Crane's concern over tobacco use began in his childhood as his father struggled to break his addiction to tobacco. His father started smoking as a GI in World War II when the tobacco companies provided free cigarettes to the troops. Although his dad eventually succeeded in quitting, he had already been diagnosed with lung cancer and passed after five years of surgeries, chemotherapy and constant shortness of breath.

To help medical students understand the claustrophobia and breathlessness with lung cancer, Crane tells them to sit up with pillow over their face for five full minutes.

As a practicing physician in Ohio, Crane became involved in a successful effort to pass a civil protections bill to protect the rights of AIDS patients. The result was, in Crane's words, the most comprehensive and rational set of protections in the world.

Consequently, having seen the power of advocacy, he made a decision in 1996 to keep the deathbed oath to his father and tackle the tobacco epidemic. Buoyed by the success of the AIDS legislation, he quickly found that the tobacco companies had deep pockets to thwart tobacco-related initiatives.
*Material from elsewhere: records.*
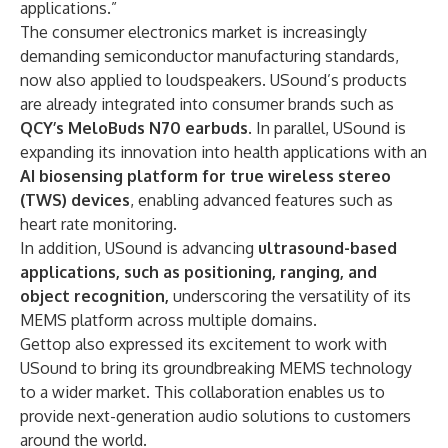
applications.”
The consumer electronics market is increasingly
demanding semiconductor manufacturing standards,
now also applied to loudspeakers. USound’s products
are already integrated into consumer brands such as
QCY’s MeloBuds N70 earbuds
. In parallel, USound is
expanding its innovation into health applications with an
AI biosensing platform for true wireless stereo
(TWS) devices
, enabling advanced features such as
heart rate monitoring.
In addition, USound is advancing
ultrasound-based
applications, such as positioning, ranging, and
object recognition,
underscoring the versatility of its
MEMS platform across multiple domains.
Gettop also expressed its excitement to work with
USound to bring its groundbreaking MEMS technology
to a wider market. This collaboration enables us to
provide next-generation audio solutions to customers
around the world.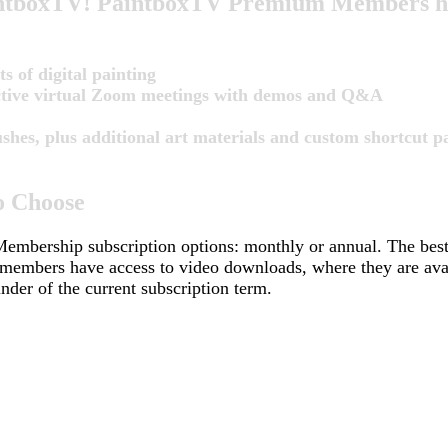
PaintboxTV! PaintboxTV Premium Members hav
s of digital painting
active virtual Zoom meetings with demos and Q&A
es, plus additional art materials and custom shortcut pa
o Choose
embership subscription options: monthly or annual. The be
 members have access to video downloads, where they are avail
nder of the current subscription term.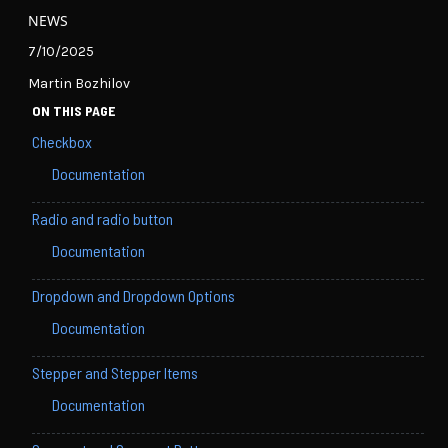
NEWS
7/10/2025
Martin Bozhilov
ON THIS PAGE
Checkbox
Documentation
Radio and radio button
Documentation
Dropdown and Dropdown Options
Documentation
Stepper and Stepper Items
Documentation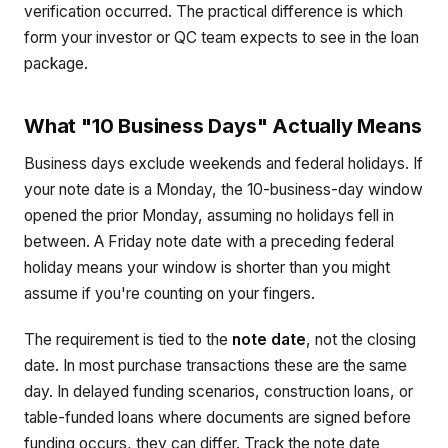
verification occurred. The practical difference is which
form your investor or QC team expects to see in the loan
package.
What "10 Business Days" Actually Means
Business days exclude weekends and federal holidays. If
your note date is a Monday, the 10-business-day window
opened the prior Monday, assuming no holidays fell in
between. A Friday note date with a preceding federal
holiday means your window is shorter than you might
assume if you're counting on your fingers.
The requirement is tied to the
note date
, not the closing
date. In most purchase transactions these are the same
day. In delayed funding scenarios, construction loans, or
table-funded loans where documents are signed before
funding occurs, they can differ. Track the note date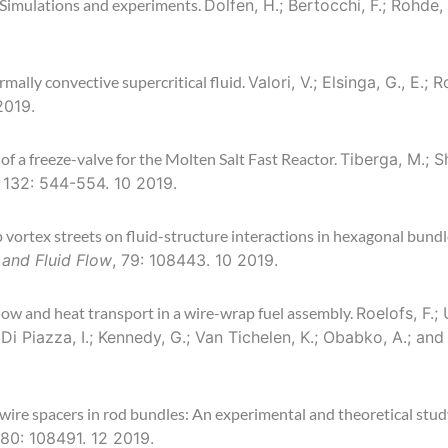
: Simulations and experiments.
Dolfen, H.; Bertocchi, F.; Rohde
mally convective supercritical fluid.
Valori, V.; Elsinga, G., E.;
2019.
of a freeze-valve for the Molten Salt Fast Reactor.
Tiberga, M.; S
, 132: 544-554. 10 2019.
p vortex streets on fluid-structure interactions in hexagonal bund
 and Fluid Flow
, 79: 108443. 10 2019.
ow and heat transport in a wire-wrap fuel assembly.
Roelofs, F.;
 Di Piazza, I.; Kennedy, G.; Van Tichelen, K.; Obabko, A.; and
wire spacers in rod bundles: An experimental and theoretical stud
 80: 108491. 12 2019.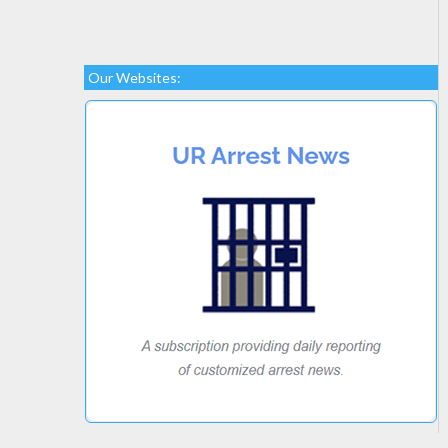
Our Websites: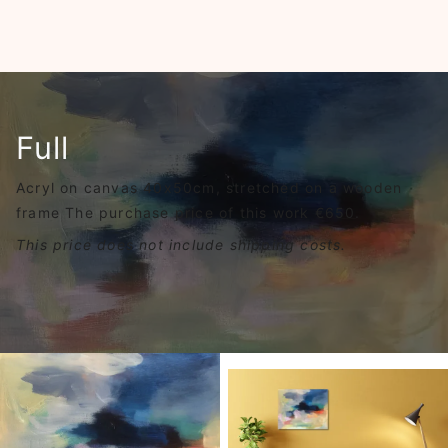
Full
Acryl on canvas 40x50cm, stretched on a wooden
frame The purchase price of this work €650.
This price does not include shipping costs.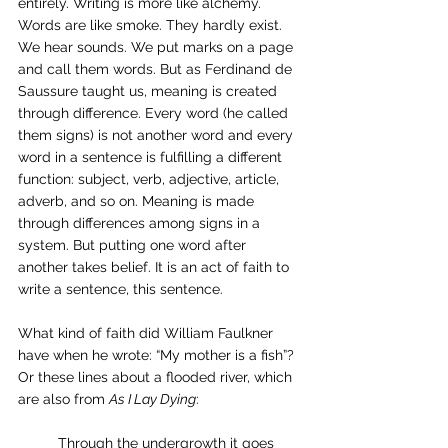
entirely. Writing is more like alchemy. 
Words are like smoke. They hardly exist. 
We hear sounds. We put marks on a page 
and call them words. But as Ferdinand de 
Saussure taught us, meaning is created 
through difference. Every word (he called 
them signs) is not another word and every 
word in a sentence is fulfilling a different 
function: subject, verb, adjective, article, 
adverb, and so on. Meaning is made 
through differences among signs in a 
system. But putting one word after 
another takes belief. It is an act of faith to 
write a sentence, this sentence.
What kind of faith did William Faulkner 
have when he wrote: “My mother is a fish”? 
Or these lines about a flooded river, which 
are also from 
As I Lay Dying
:
	Through the undergrowth it goes 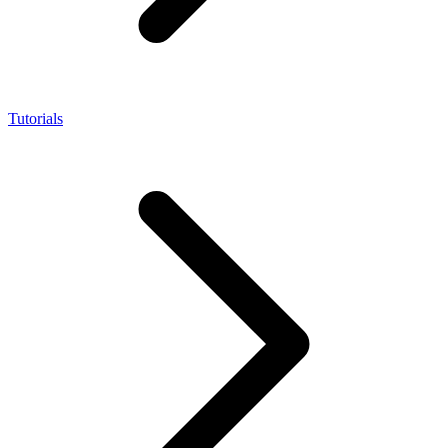
Tutorials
His first venture, Senate Bill 221 sponsored by Senator Grace Drake, never made it out of committee and he later learned that there were 34 full-time, paid lobbyists assembled by the tobacco companies to defeat the bill.

Crane received his undergraduate degree from Northwestern; his M.D. from the Medical College of Ohio; and his family medicine training at the University of Missouri. He currently teaches in the Family Practice Residency of the Ohio State University College of Medicine.

He is the recipient of the 2011 American Academy of Family Physicians Public Health Award, which recognizes extraordinary contributions to the health of the American public.